Will County Board blocks gas station/car wash proposal
By Cindy Wojdyla Cain Sun-Times Media March 21, 2013 10:58PM
Updated: April 23, 2013 2:40PM
A planned gas station/car wash in Frankfort Township hit a brick wall Thursday when the Will County Board voted against a zoning change and three special-use permits the business needed to open.
The controversial development at 194th Street and Harlem Avenue was opposed by many nearby residents, who feared it would increase noise and traffic through their streets, lowering home values. About 700 neighbors signed petitions opposing the project.
After the board’s vote, attorney Lyman Tieman and his client, developer Leonard McEnery, exited the meeting quickly without commenting. Neither could be reached by phone later regarding the vote or whether they plan to file a lawsuit against the county.
But the homeowners were elated with the vote.
“I’m delighted,” said Cynthia Schroeder, whose back yard would be adjacent to the Lenny’s Gas N Wash. “We don’t have to worry about the health effects.”
Schroeder, who is studying for a doctorate in neuroscience, said during the meeting that many studies link gasoline and diesel fuel fumes to illnesses in humans and animals.
“I am so glad that the board stood behind the constituents and did their due diligence and protected the people of the county,” Linda Arnold, another adjacent homeowner said. “... They fought for the safety of the children and the families.”
Tieman said McEnery was willing to agree to 33 special conditions to mitigate any negative effects the business would have caused. The land was zoned for business use before any nearby homes were built, and McEnery could operate a gas station there around the clock, without the car wash or certain other planned features, without requiring any county approval, Tieman said.
But Gigi Schroeder, Cynthia’s mother, said homeowners were told that because the site was split into two lots, nothing big could be built on it.
“We were told it was going to be an office building,” she said.

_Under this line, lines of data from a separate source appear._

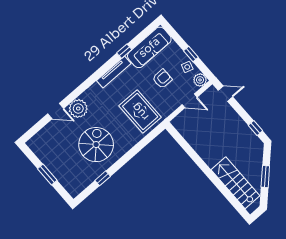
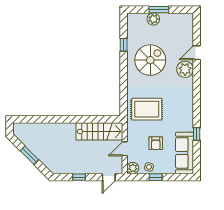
tv unit: (114, 72) -> (189, 115), removed
window: (255, 128) -> (79, 177), moved
spiral stairs: (96, 145) -> (150, 60), turned -90
plant: (59, 172) -> (153, 19), added
stairs: (235, 183) -> (99, 131), moved

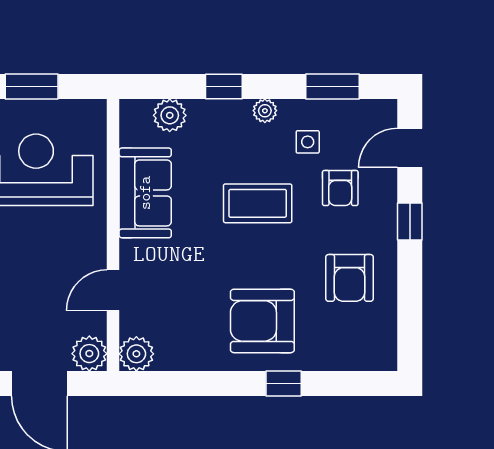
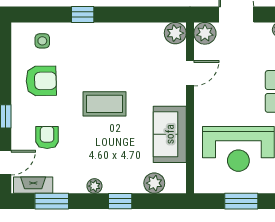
fireplace: (362, 112) -> (33, 185), added
side table: (308, 142) -> (42, 41), moved
coffee table: (258, 203) -> (105, 104), moved
armchair: (350, 278) -> (41, 81), turned 89
armchair: (262, 321) -> (96, 54), removed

The land fell into foreclosure and is now owned by Suburban Bank and Trust. McEnery’s purchase of the property was contingent on him getting approval for his project from the county board.
Throughout the county approval process, opponents complained that the business — which was to include a gas station, convenience store, drive-through food window and 150-foot-long car wash — was too big to be near homes.
The county board voted 15 to 10 to deny special-use zoning permits for the car wash and drive-up food service and 21 to 4 against allowing packaged liquor sales at the store.
Board member Chuck Maher (R-Naperville) chose not to vote, saying more information was needed, especially on possible traffic issues. He unsuccessfully recommended that the case go back to the board’s land use committee for more research and that McEnery pay for a traffic study.
Key to the board’s decision was the opposition of board members Dave Izzo (R-Tinley Park) and Jim Moustis (R-Frankfort Township), who represent the area.
Izzo said he agreed with homeowners that more people were using 195th Street, also known as Lakeside Drive, to travel from Harlem Avenue to 80th Avenue and that a gas station/car wash would only increase traffic on that road. He urged the board to reject the zoning permits.
Board member Tom Weigel (R-New Lenox), chairman of the land use committee, also opposed the project, saying there are already three gas station/car washes in that area.
“There may be better uses for this property, which haven’t been thought of by developers,” he said.
Board member Mark Ferry (D-Plainfield Township) said everyone wants to pass a truck or bus that’s spewing diesel fumes on the highway “because of the smell,” but the homeowners adjacent to Lenny’s wouldn’t be able to do that.